Tips for Training Neural Networks¶
The following are tips for training neural networks based on Andrej Karpathy's blog post.
General Philosophy¶
-
Neural networks are a leaky abstraction:
- Despite simple APIs suggesting plug-and-play convenience, successful training requires deep understanding
- Common libraries hide complexity but don't eliminate the need for foundational knowledge
-
Neural networks fail silently:
- Errors are typically logical rather than syntactical, rarely triggering immediate exceptions
- Mistakes often subtly degrade performance, making debugging challenging
Recommended Training Process¶
Core Principles¶
- Patience and attention to detail are critical
- Start from simplest possible setup, progressively adding complexity
- Continuously validate assumptions and visualize intermediate results
Deep Learning Recipe¶
Step 1: Data Exploration¶
- Spend substantial time manually inspecting data
-
Look for the following data issues:
- Duplicate or corrupted data
- Imbalanced distributions
- Biases and potential patterns
-
Think qualitatively:
- Which features seem important?
- Can you remove noise or irrelevant information?
- Understand label quality and noise level
-
Write simple scripts to filter/sort and visualize data distributions/outliers
Step 2: Build Training Code¶
- Build a basic training/evaluation pipeline using a simple model (linear classifier or small CNN)
-
Best practices at this stage:
- Fix random seed: Ensures reproducibility
- Simplify: Disable data augmentation or other complexity initially
- Full test evaluation: Run tests on entire datasets; avoid reliance on smoothing metrics
- Verify loss at initialization: Ensure correct loss values at initialization (e.g., -log(1/n_classes))
- Proper Initialization: Set final layer biases according to data distribution
- Human baseline: Measure human-level accuracy for reference
- Input-independent baseline: Check that your model learns something beyond trivial solutions
- Overfit a tiny dataset: Confirm your network can achieve near-zero loss on a single batch—essential debugging step
- Visualizations: Regularly visualize inputs immediately before entering the model, predictions over training time, and loss dynamics
- Check dependencies with gradients: Use backward pass to debug vectorization and broadcasting issues
- Generalize incrementally: Write simple, explicit implementations first; vectorize/generalize later
Step 3: Overfitting¶
-
Goal of the overfitting first for smaller batch size is to:
- Ensure your model can at least perfectly memorize the training set (overfit)
- If your model can't overfit, you likely have bugs or incorrect assumptions
- Tips for this stage:
- Don't be creative initially: Use established architectures first (e.g., ResNet-50 for images) - Use Adam optimizer initially: Learning rate ~ 3e-4; Adam is forgiving compared to SGD - Add complexity carefully: Introduce inputs or complexity gradually - Disable learning rate decay initially: Use a fixed learning rate until very late
Step 4: Regularization¶
- Once you've achieved overfitting, regularize to improve validation accuracy
-
Recommended regularization methods:
- Add more real data: Most effective regularizer
- Data augmentation: Simple augmentation can dramatically help
- Creative augmentation: Domain randomization, synthetic/partially synthetic data, GAN-generated samples
- Pretrained models: Almost always beneficial
- Avoid overly ambitious unsupervised methods: Stick with supervised learning
- Reduce input dimensionality: Eliminate irrelevant or noisy features
- Simplify architecture: Remove unnecessary parameters (e.g., average pooling vs. fully connected layers)
- Smaller batch size: Stronger regularization effect with batch normalization
- Dropout carefully: Use spatial dropout (dropout2d) for CNNs cautiously (interacts badly with batch norm)
- Weight decay: Strengthen weight regularization
- Early stopping: Halt training based on validation performance
- Larger model with early stopping: Larger networks sometimes generalize better when stopped early
Step 5: Hyperparameter Tuning¶
- Use random search, not grid search: Better coverage, especially with many hyperparameters
- Bayesian optimization tools can help, but practical gains might be limited.
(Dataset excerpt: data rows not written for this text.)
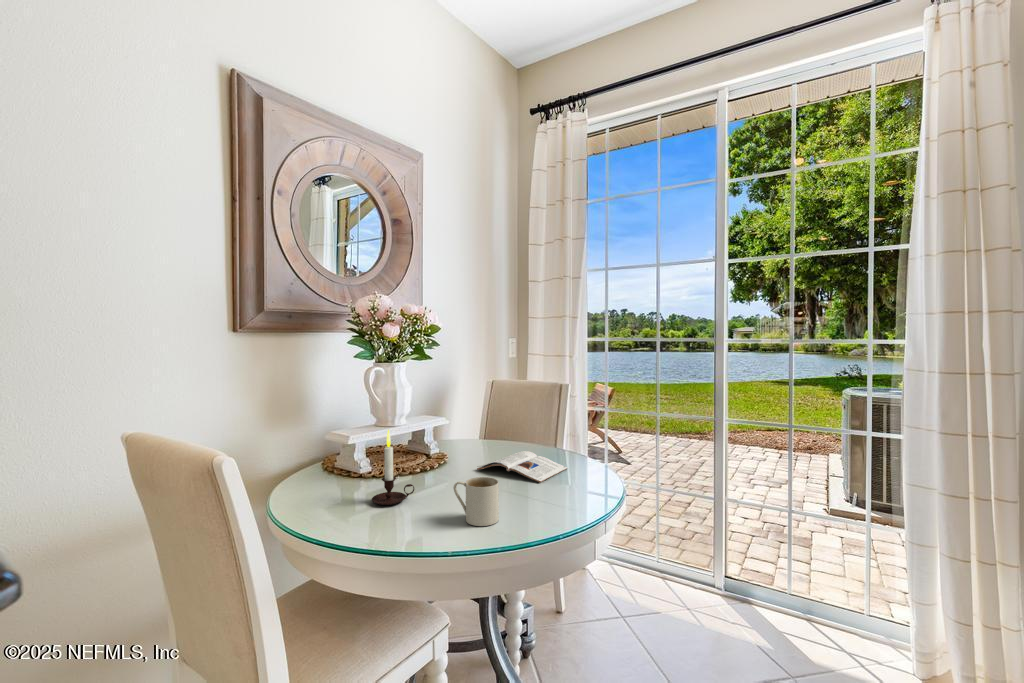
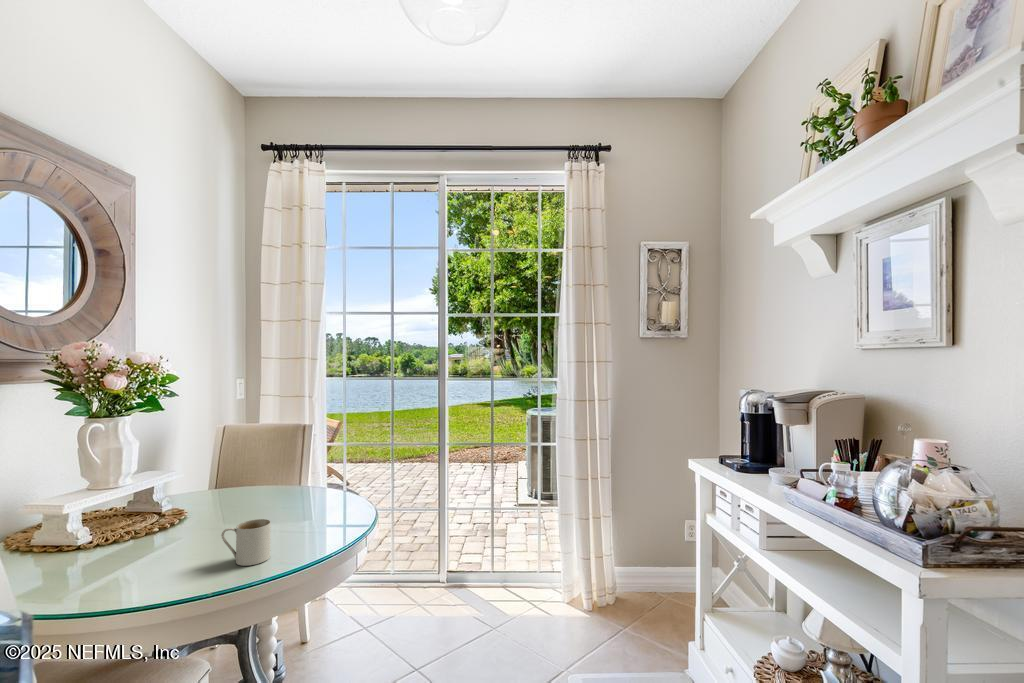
candle: present [372,430,414,505] -> none [112,489,166,570]
magazine: present [477,451,567,483] -> none [227,492,322,518]

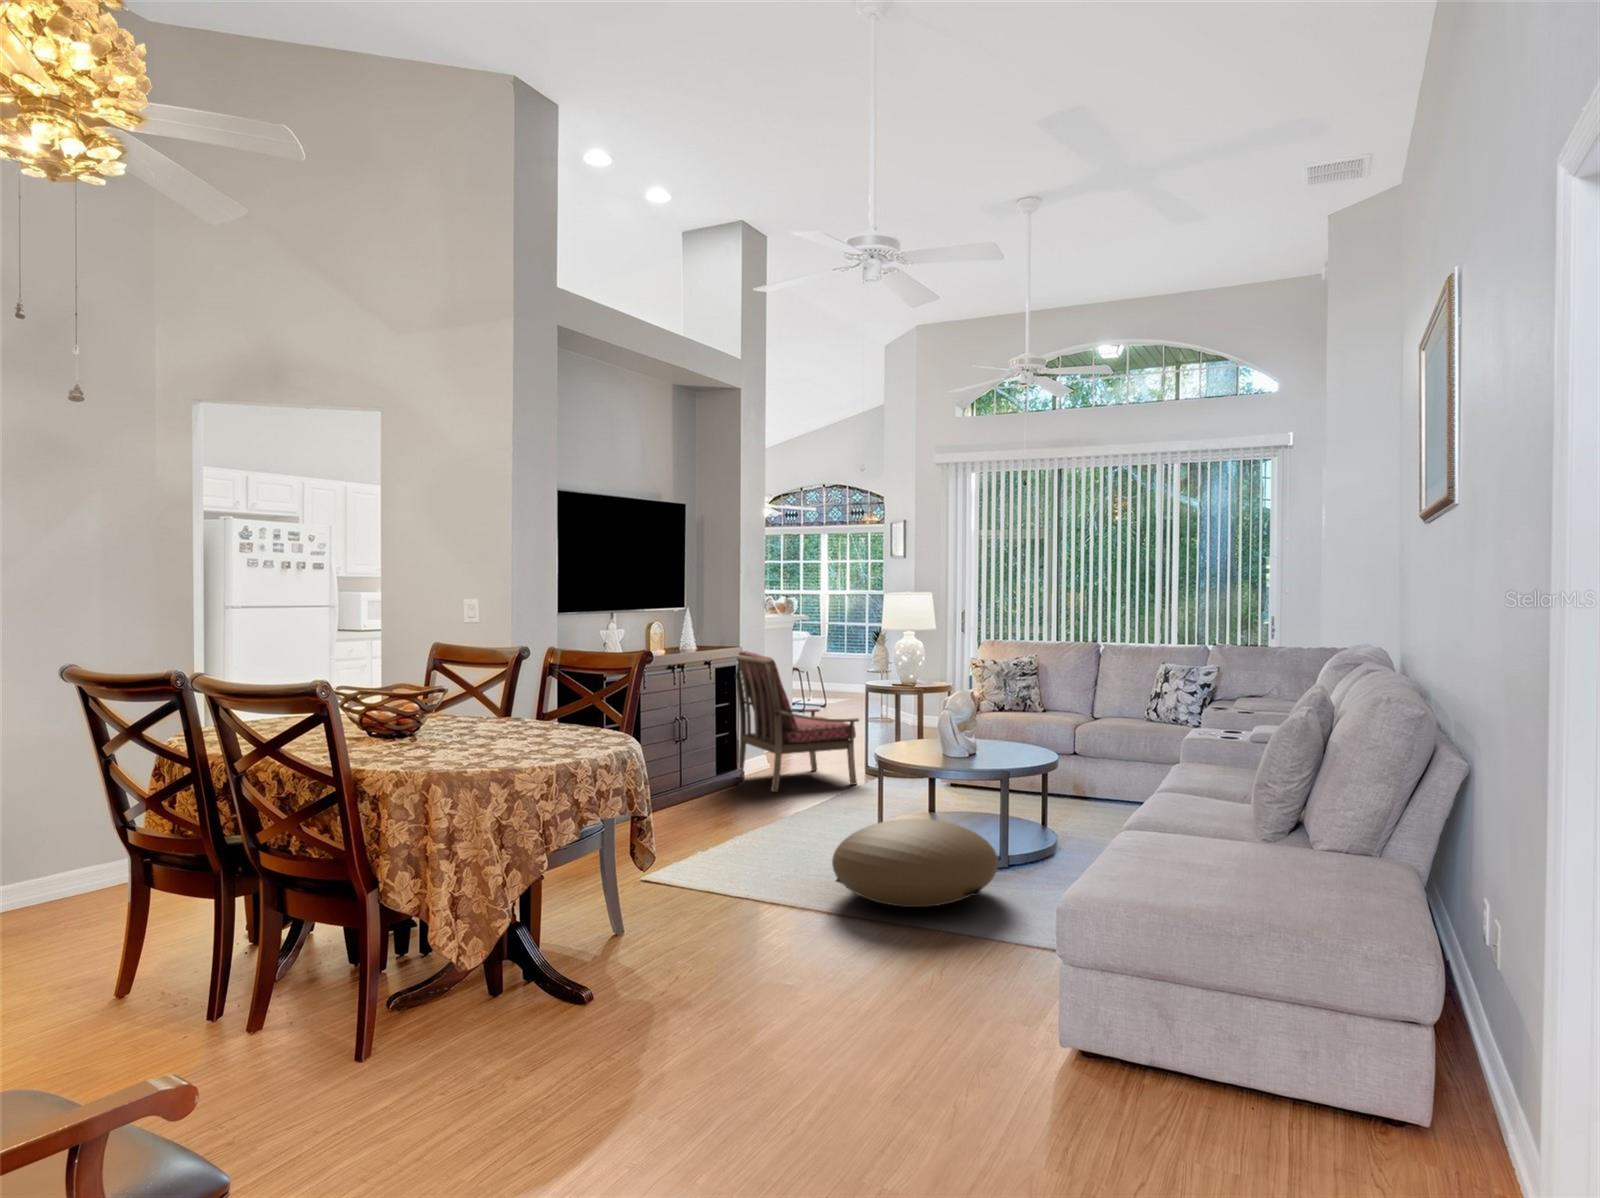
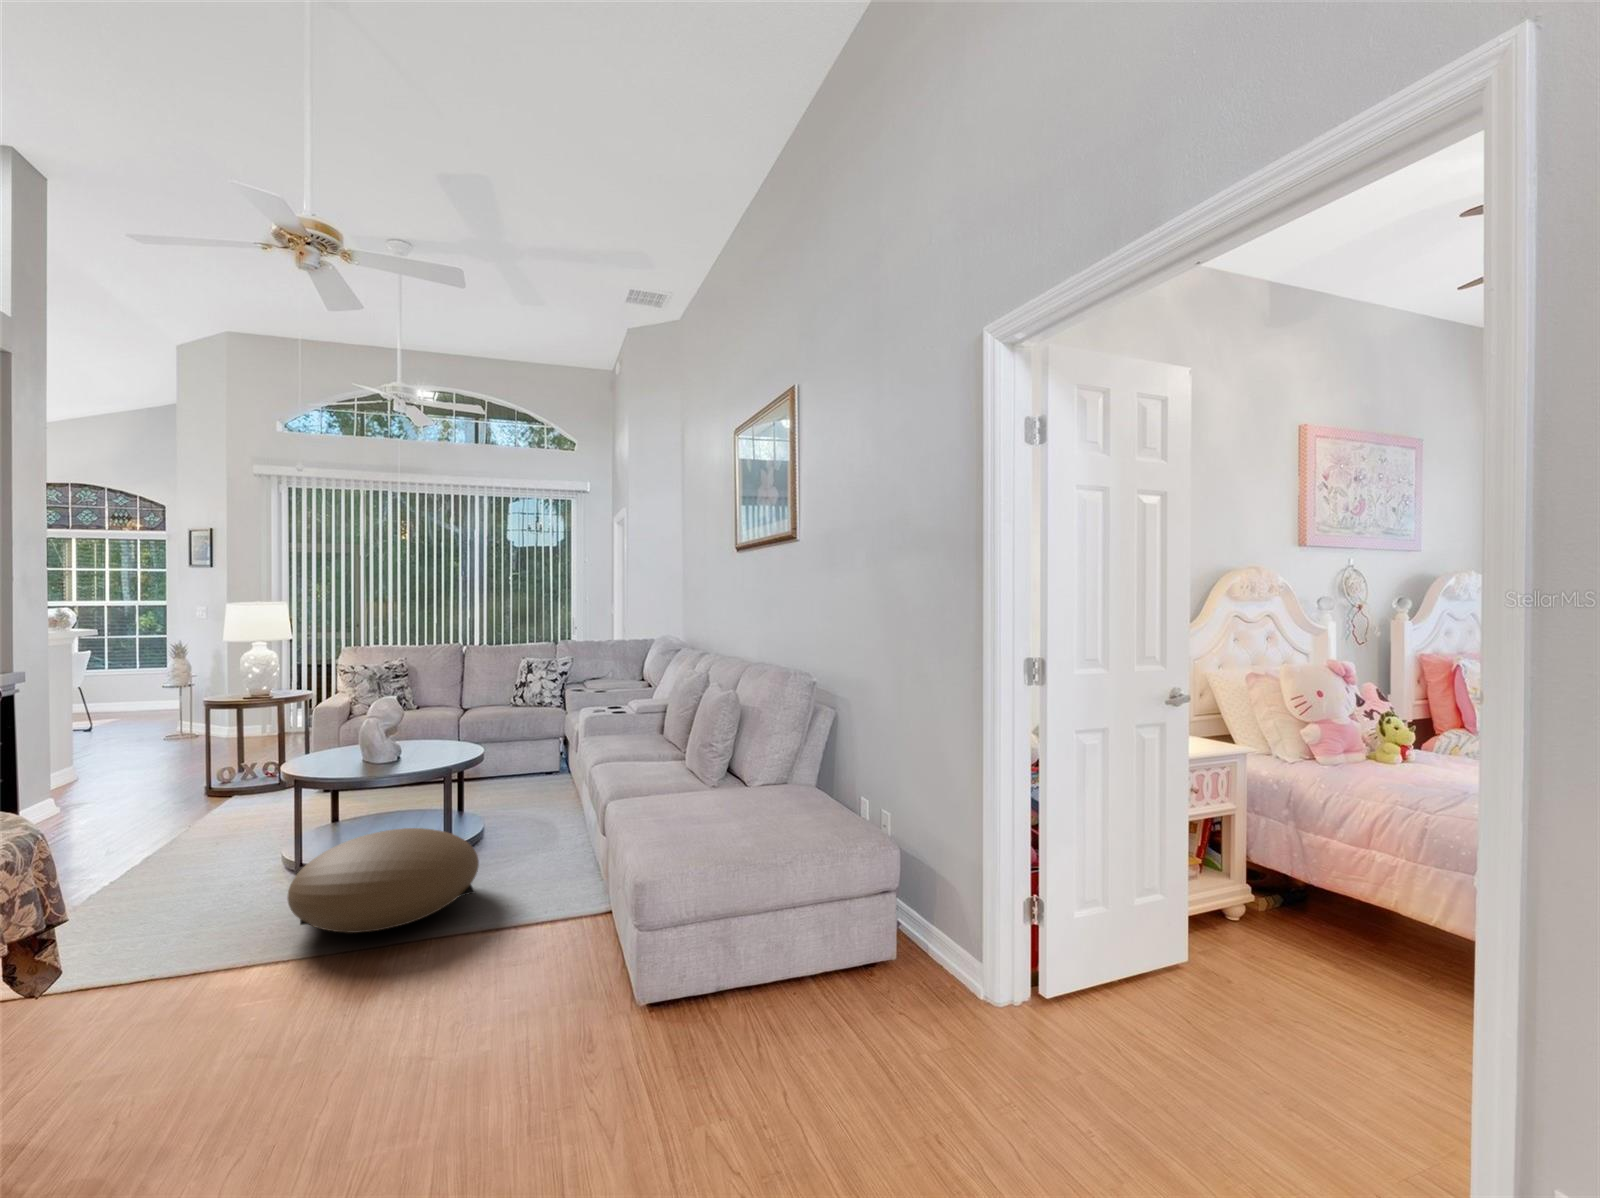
armchair: present [736,651,859,792] -> none [3,676,213,841]

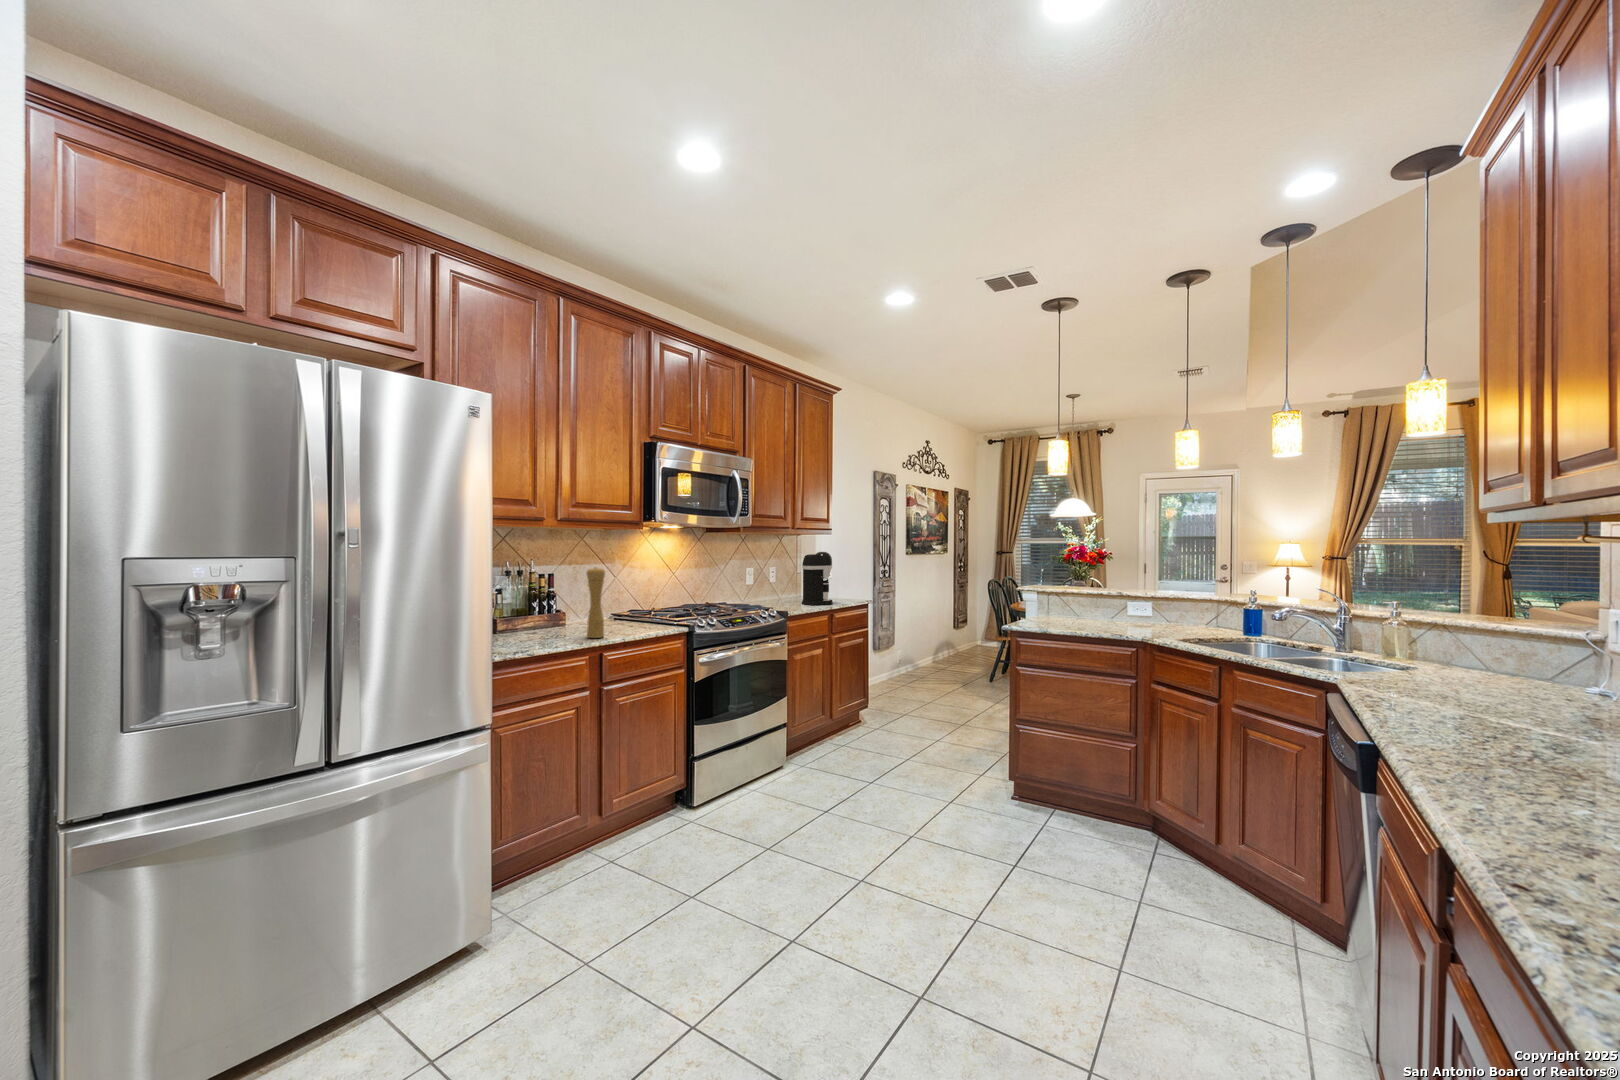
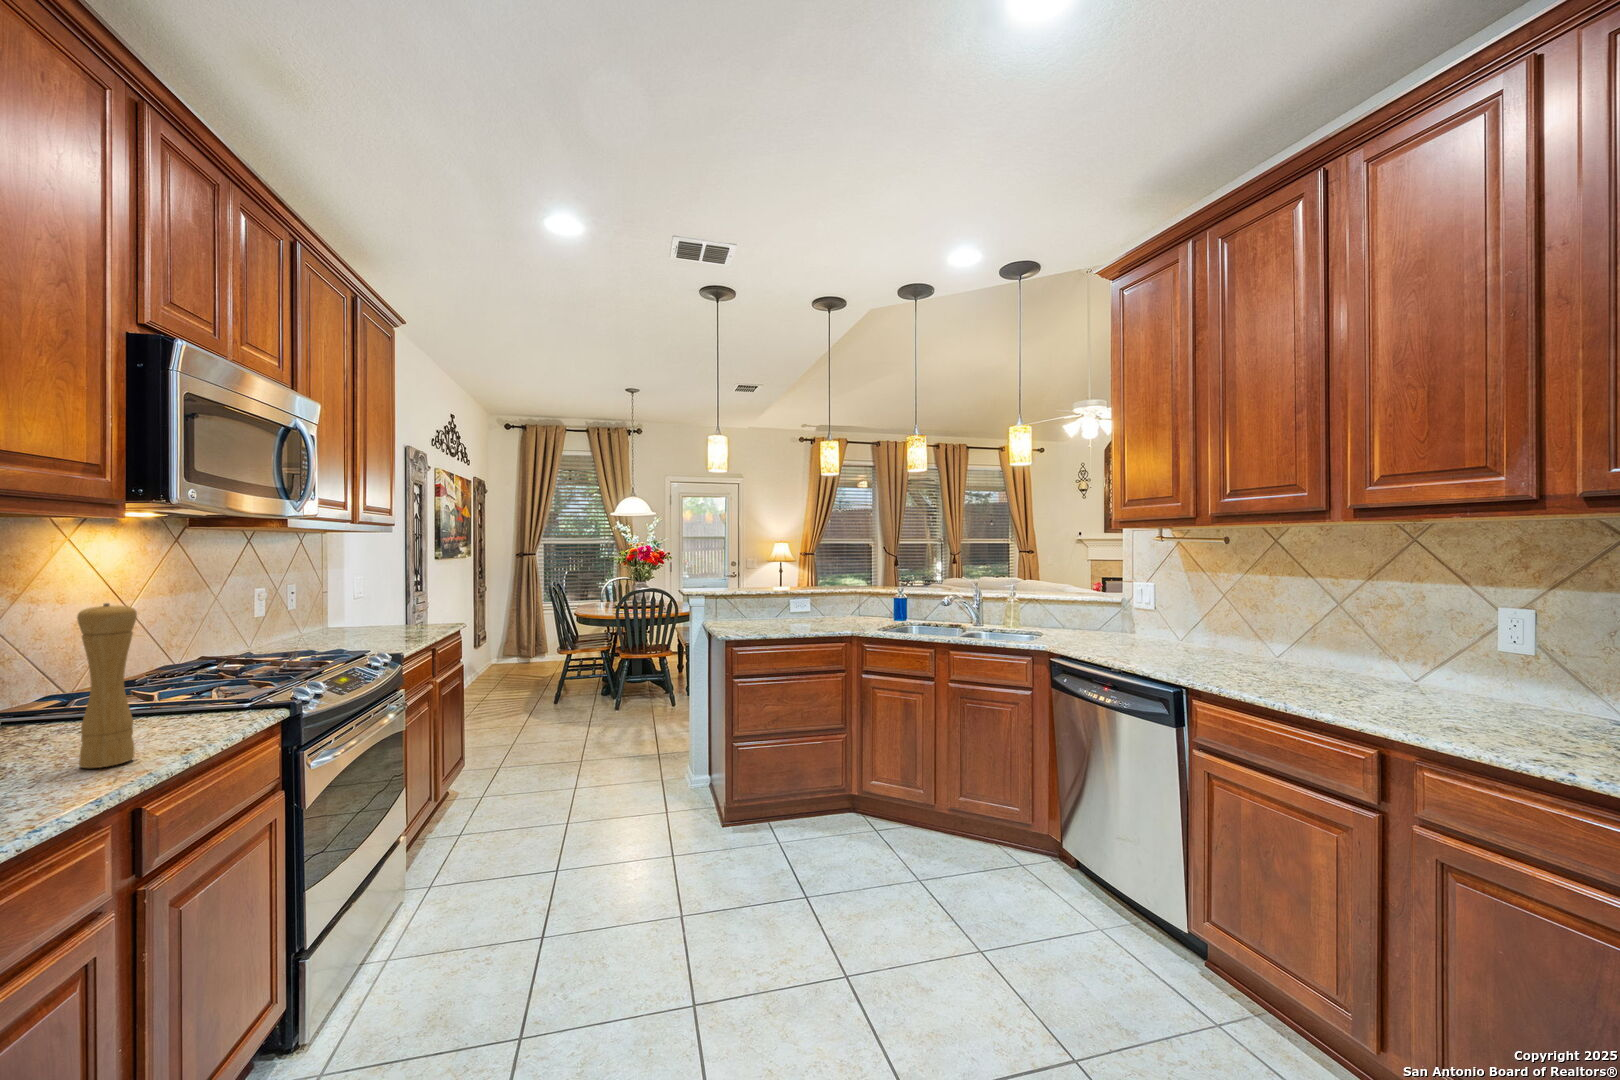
coffee maker: present [801,552,833,605] -> none [370,558,420,641]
Focus on intuition and experimentation
Tune one by one ranking from most important to least important:
- Learning rate
- Weight decay
- Dropout rate
- Batch size
Step 6: Squeezing Out Final Performance¶
- Ensemble methods: Reliable 2% accuracy improvement
- Distillation: Compress ensemble into single model (knowledge distillation)
- Longer training: Don't prematurely stop training; often performance continues improving subtly
Final Checks¶
- Visualize first-layer weights (should look meaningful, not random noise)
- Check intermediate activations for artifacts or unexpected patterns
Conclusion¶
By following this disciplined process, you will: - Deeply understand your data and problem - Have high confidence in the correctness of your pipeline - Systematically explore complexity, building intuition and trust at each step
This methodical approach drastically reduces debugging complexity and increases your likelihood of achieving state-of-the-art results.